Monday, July 15, 2013

Garden philosophy

Well, it has been a while since my last post... Summer has truly blossomed here, both plants and the heat have come on in a big way. The balloon flowers are bursting with blue stars, echinacea flowers are swaying under the weight of honeybees and I have had to share the abundance of green beans with the neighbors. The intensity of life in the garden is amazing when I take the time to sit and watch. Creatures and plants are in their annual race to produce before winter; some make it and others do not. The circle of life is a tough task master and the garden is a perfect place observe and learn a bit from nature.
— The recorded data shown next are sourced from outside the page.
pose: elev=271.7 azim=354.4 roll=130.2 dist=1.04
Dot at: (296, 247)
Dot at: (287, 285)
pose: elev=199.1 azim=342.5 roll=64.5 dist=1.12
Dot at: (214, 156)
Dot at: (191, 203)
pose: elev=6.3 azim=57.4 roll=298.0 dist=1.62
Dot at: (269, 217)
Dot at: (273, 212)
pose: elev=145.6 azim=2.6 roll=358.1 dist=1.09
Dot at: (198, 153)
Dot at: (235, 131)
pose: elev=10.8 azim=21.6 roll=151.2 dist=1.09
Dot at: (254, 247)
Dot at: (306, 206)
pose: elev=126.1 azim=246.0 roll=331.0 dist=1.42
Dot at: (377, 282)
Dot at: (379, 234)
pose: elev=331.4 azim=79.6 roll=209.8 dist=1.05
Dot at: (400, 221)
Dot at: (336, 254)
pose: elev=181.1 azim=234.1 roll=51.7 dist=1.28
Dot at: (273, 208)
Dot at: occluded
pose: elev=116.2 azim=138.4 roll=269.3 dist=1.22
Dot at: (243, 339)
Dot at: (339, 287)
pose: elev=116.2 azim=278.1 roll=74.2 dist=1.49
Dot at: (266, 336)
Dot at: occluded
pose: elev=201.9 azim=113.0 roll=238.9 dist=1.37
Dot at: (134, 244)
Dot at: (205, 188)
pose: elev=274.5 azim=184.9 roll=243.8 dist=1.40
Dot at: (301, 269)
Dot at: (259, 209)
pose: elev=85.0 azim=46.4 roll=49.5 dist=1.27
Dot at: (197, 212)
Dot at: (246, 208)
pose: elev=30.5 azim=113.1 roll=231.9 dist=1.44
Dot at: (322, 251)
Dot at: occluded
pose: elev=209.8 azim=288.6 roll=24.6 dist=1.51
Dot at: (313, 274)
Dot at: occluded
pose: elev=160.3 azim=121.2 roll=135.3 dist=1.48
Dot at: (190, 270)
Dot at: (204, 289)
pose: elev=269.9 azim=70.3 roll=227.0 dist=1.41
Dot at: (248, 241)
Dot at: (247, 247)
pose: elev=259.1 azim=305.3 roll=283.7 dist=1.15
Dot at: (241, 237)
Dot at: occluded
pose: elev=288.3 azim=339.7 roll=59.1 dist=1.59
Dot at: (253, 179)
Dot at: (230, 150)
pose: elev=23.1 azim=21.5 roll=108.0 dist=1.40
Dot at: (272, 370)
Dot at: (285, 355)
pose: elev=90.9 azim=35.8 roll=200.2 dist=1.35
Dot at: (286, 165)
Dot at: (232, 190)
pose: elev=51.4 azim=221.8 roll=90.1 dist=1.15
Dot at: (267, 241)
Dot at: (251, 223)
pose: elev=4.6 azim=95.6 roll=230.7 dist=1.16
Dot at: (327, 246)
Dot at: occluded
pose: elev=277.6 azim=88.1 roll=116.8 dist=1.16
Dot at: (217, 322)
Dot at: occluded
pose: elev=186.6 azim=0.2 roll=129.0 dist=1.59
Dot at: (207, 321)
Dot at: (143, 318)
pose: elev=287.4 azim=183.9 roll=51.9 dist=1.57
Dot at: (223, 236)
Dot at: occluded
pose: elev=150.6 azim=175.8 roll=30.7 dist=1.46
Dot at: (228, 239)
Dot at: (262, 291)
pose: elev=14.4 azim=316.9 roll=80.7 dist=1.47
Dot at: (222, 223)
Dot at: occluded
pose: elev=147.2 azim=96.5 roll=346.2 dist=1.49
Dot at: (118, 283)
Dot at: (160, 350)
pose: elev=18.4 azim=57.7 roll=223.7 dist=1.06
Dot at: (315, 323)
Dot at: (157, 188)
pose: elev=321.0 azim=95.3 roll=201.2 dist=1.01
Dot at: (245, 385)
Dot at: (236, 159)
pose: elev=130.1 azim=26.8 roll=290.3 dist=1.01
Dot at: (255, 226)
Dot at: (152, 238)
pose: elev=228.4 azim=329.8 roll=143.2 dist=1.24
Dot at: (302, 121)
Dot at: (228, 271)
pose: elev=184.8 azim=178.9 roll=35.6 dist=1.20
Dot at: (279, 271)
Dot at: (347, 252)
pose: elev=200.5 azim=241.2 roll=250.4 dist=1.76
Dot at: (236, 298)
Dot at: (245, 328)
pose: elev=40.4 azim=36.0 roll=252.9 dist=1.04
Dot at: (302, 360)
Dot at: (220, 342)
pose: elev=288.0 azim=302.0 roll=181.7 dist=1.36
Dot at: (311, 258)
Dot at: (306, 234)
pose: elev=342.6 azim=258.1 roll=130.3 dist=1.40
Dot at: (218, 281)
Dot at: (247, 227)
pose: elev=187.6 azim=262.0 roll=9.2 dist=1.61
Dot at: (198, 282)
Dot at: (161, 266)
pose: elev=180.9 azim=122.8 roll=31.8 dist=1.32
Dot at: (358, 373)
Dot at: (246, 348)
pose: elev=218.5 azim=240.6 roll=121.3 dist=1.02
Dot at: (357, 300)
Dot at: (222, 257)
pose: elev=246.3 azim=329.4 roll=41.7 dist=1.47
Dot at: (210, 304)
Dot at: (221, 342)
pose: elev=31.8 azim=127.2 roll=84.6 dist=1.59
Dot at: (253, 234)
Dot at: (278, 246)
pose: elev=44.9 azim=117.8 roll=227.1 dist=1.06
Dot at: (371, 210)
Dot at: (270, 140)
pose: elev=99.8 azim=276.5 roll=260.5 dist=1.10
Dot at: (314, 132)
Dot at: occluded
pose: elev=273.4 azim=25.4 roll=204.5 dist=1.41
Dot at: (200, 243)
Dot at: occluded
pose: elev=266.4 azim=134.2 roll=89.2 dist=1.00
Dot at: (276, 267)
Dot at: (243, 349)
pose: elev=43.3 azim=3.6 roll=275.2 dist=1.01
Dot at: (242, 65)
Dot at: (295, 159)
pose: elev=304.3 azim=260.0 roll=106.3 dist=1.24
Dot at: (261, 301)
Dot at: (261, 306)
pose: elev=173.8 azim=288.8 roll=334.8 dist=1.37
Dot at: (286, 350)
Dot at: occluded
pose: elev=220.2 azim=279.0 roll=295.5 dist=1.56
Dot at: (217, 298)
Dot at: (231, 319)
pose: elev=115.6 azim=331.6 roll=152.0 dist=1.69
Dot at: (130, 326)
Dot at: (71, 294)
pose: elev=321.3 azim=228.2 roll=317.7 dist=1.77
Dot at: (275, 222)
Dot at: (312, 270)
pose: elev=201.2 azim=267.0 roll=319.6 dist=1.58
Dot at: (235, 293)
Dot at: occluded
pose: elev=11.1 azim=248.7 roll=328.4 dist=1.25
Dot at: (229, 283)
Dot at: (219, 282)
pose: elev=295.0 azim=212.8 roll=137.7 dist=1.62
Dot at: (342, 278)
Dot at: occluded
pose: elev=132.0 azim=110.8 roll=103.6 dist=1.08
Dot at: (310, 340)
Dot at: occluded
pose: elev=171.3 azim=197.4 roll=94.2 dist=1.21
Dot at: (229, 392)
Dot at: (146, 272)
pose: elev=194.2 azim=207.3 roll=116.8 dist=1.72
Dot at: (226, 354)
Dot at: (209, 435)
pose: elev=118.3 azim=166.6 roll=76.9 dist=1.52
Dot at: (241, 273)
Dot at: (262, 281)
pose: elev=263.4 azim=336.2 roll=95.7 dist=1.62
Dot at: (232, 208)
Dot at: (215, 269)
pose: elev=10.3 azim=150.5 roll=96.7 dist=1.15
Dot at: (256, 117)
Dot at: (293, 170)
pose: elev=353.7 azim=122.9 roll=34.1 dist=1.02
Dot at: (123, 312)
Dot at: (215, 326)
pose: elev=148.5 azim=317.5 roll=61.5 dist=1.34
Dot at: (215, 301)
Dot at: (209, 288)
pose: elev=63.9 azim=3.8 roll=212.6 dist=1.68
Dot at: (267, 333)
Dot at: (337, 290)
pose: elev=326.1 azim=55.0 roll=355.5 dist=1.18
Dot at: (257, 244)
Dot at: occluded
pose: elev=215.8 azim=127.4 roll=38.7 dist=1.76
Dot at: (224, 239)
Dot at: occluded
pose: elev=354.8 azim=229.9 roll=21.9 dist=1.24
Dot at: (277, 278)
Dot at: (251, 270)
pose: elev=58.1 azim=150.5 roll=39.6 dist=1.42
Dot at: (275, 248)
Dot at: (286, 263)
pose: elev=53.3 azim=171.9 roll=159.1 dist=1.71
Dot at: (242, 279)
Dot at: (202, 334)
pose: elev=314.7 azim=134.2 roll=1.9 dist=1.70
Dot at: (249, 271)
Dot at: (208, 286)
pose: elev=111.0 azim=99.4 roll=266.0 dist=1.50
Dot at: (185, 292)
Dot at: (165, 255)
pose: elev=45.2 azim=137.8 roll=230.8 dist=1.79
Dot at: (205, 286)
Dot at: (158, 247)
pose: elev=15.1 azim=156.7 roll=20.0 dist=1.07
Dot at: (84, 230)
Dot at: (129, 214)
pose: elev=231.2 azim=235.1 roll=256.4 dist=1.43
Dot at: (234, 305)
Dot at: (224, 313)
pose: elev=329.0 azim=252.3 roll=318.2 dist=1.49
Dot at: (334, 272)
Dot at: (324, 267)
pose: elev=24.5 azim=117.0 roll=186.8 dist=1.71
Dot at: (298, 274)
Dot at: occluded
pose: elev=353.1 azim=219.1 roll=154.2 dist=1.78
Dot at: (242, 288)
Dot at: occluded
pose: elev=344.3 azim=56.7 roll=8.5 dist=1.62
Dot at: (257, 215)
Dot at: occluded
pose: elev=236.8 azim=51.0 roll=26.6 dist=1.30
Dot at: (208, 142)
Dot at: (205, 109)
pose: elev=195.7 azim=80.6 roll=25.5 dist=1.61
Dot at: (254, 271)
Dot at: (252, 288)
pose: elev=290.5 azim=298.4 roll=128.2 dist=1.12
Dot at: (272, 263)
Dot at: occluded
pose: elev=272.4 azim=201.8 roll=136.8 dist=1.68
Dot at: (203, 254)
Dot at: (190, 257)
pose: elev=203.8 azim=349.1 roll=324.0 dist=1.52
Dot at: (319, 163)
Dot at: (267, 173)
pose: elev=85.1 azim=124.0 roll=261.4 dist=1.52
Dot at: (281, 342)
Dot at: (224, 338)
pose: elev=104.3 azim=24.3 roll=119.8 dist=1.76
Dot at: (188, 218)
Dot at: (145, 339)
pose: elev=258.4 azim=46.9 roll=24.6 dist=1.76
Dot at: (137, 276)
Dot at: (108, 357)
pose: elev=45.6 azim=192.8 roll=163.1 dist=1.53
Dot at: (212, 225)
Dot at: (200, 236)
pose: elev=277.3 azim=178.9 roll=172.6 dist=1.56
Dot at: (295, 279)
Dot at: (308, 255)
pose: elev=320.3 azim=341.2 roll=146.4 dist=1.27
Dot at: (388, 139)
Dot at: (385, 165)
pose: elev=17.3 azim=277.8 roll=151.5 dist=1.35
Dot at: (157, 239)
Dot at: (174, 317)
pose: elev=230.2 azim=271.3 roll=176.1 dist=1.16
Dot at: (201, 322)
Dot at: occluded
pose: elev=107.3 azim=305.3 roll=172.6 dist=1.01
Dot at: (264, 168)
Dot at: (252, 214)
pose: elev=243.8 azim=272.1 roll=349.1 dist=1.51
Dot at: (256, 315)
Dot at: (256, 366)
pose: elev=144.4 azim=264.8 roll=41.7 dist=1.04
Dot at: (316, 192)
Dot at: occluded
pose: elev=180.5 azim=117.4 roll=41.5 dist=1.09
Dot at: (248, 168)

As humans, we usually have the luxury of a significant lifespan. Initially, we are cared for and play throughout our childhood; dance with passion through our teens & twenties; slow down to procreate by our third decade; then blurry-eyed, lose another decade raising our offspring. We spend close to forty years working for a master other than ourselves; doing tasks which do not necessarily increase our survival odds. Once we  manage to take time off for our own benefit, having saved enough money to retire, it is then we realize we do not have a significant block of time left to accomplish our dreams or"produce before our last winter." Shocking how the time flies, but consider the brief lifespan of the honeybee or hummingbird, we have so many more seasons than they, yet do we truly use this time as wisely?
House finch eggs (actual size) from media cache on Pinterest

In the garden life unfolds quickly and irreversibly. Last night, a raccoon pulled the finch nest out of the birdhouse in the sugar maple and a solitary, tiny, blue egg lay in the birdbath. There will be one less finch in the world and the loss of the egg was of benefit only to the ants. A small reminder of the senselessness of chance and the paucity of options. I am the only mourner for the egg...

The Dalai Lama discusses the human tendency to foster the illusion of permanence, which allows us to think there is always lots of time remaining. Instead, such as in my garden reality, life is changing from moment to moment demonstrating the overwhelming truth of impermanence. The Dalai Lama reflects on this truism of impermanence with the meditative analogy,"Ordinary happiness is like dew on the tip of a blade of grass, disappearing very quickly." He explains the dewdrop vanishing illustrates impermanence and demonstrates it is "under the control of other forces, causes and conditions."

Perhaps stepping out of the house and into the garden we may appreciate and experience these bold processes of nature and adjust our mindset to the precious impermanence of life. Dance among the flowers of the garden and take the time to direct our personal works to greater productivity.


  1. The rest of nature seems to understand impermanence better than we humans. She is the lawmaker and enforcer on that account.